Hace tiempo que un personaje público de escala global no generaba en torno a su figura una polarización tan extrema. Greta Thunberg lo ha conseguido. Greta ha sido nombrada personaje del año por la revista Time por servir de aldabonazo de las conciencias adormecidas del planeta. Pero no deja de ser un personaje con claroscuros.

Sólo tiene 16 años y ha sacrificado su adolescencia. Sus padres la han convertido en una marca que recorre el mundo en favor de una causa que nos concierne a todos: el cambio climático. Y no deja indiferente a nadie. O se la adora acríticamente como si fuera una Mesías que nos advierte al resto de la humanidad de la llegada de un Apocalipsis medioambiental o se la insulta con una agresividad inusitada sin aceptar nada de lo bueno de una chiquilla que es capaz de hablar con un sentido crítico y una profundidad que ya quisiéramos adultos mucho más mayores que ella. Los matices se destierran pese a la complejidad de todo lo que la rodea. O se está con ella o se está contra ella.
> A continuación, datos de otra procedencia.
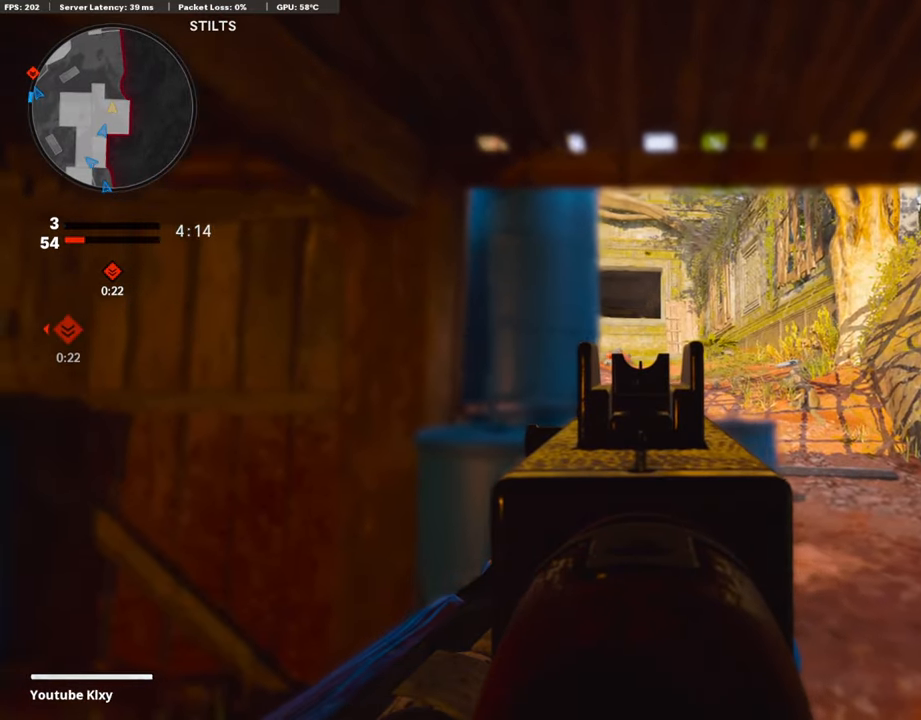
{"buttons": ["L1"], "left_stick": "left", "right_stick": "center", "events": [[135, "left_stick", "center"], [202, "left_stick", "left"]]}
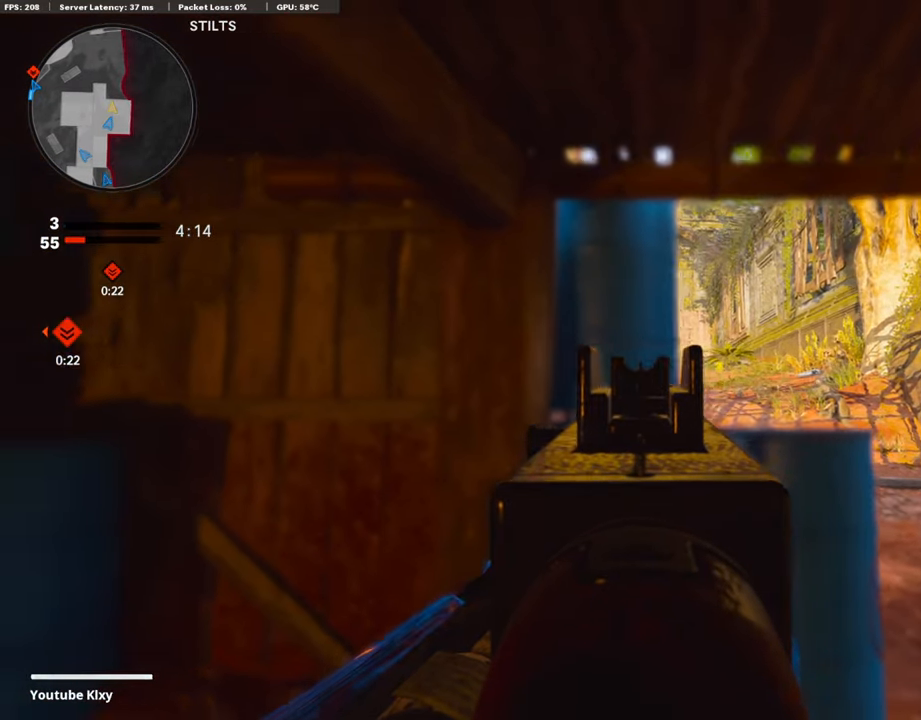
{"buttons": ["L1"], "left_stick": "center", "right_stick": "center", "events": [[84, "left_stick", "center"], [151, "left_stick", "right"], [286, "right_stick", "up"], [353, "right_stick", "center"], [488, "left_stick", "center"]]}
En términos de comunicación, Greta es una figura muy propia de nuestros tiempos: ella y su entorno saben de la importancia de los mensajes de trazo grueso y del impacto de las emociones y de las historias para remover las conciencias colectivas (y, de paso, resucitar las cuentas corrientes de sus padres, que todo hay que decirlo). Thunberg conoce los resortes de los discursos maniqueos: ha encontrado a los malvados de su historia (los políticos y los empresarios poderosos que, según ella, no han hecho absolutamente nada para mitigar los efectos del calentamiento global), identifica a las víctimas más perjudicadas (los jóvenes que recibirán un planeta herido) y reclama soluciones simples a problemas complejos.

Su discurso cala porque su relato cuadra con una realidad avalada por la comunidad científica que nos enfrenta con nuestras contradicciones más primarias y con el dilema más incómodo: o cambiamos nuestro modo de vivir o nos cargamos el planeta en el que vivimos. La adolescente Greta, con todos sus excesos y con los histrionismos propios de una familia que antepone su activismo a cualquier otro principio, lo ha sabido expresar como nadie. Y ése es su gran mérito. Con sus claros y también con sus oscuros.